Emanual Manis died in 2000. In 2002 Clare Manis donated the two-acre site to the non-profit Archaeological Conservancy in his memory. The tusks and major bones of the mastodon are preserved in an exhibit at the Museum and Arts Center in Sequim. The life-size mural on which actual bones are superimposed convincingly depicts the mastodon and its environment. The tusks repose in a tank of water in front of the mural. An excellent video shown there, narrated by Dr. Gustafson, recounts the history of excavation of the site.
In the fall of 2011, Professor Gustafson, at age 75, finally saw the vindication of his theory that the object penetrating the rib of the mastodon was a projectile point.
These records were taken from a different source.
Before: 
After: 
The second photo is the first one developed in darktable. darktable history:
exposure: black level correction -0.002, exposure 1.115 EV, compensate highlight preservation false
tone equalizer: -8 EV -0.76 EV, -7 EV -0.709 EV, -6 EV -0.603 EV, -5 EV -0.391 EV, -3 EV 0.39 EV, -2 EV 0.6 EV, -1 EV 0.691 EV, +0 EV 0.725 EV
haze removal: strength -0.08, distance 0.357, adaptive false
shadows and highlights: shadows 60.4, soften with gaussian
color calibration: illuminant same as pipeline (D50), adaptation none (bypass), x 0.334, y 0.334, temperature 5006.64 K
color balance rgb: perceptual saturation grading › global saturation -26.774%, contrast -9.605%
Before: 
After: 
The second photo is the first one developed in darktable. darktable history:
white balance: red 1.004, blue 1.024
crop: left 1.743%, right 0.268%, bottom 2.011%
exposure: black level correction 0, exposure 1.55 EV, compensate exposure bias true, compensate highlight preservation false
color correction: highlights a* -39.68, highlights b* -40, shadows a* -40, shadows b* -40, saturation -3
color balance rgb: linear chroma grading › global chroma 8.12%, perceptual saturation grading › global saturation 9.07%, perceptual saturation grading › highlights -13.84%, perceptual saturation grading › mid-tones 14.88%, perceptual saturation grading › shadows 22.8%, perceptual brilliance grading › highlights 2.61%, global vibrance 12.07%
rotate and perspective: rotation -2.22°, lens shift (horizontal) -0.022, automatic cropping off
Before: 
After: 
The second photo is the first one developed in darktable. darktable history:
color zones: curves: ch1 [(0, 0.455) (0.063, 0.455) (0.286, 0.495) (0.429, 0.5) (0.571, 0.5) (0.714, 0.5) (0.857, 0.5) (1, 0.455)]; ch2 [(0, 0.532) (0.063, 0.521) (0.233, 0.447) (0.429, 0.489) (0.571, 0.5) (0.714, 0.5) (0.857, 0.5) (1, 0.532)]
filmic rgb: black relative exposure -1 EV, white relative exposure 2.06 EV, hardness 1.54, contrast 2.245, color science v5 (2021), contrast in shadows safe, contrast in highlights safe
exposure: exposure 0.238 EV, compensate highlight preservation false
The prevailing scientific wisdom has long been that the Clovis people were the earliest hunters in North America, the evidence being a discovery during the 1930s of stone projectiles 13,000 years old at Clovis, New Mexico. Gustafson’s claim that humans had hunted mastodons even earlier evoked the skepticism and even scorn of the “Clovis first” advocates. In their view, the object found in the mastodon’s rib was from the tusk of another mastodon or the antler of a charging elk.
Now DNA sequencing, CT scanning, and other advanced methods of analysis at the Center for the Study of the First Americans at Texas A&M University have shown that the object was a piece of mastodon bone intentionally shaped into a spear point more than 10 inches long. Further scientific analysis confirmed the creature’s death to have occurred around 13,800 years ago, predating the Clovis people by some 800 years. The reassessment of Gustafson’s discovery adds significantly to a growing body of evidence for pre-Clovis human presence in North America.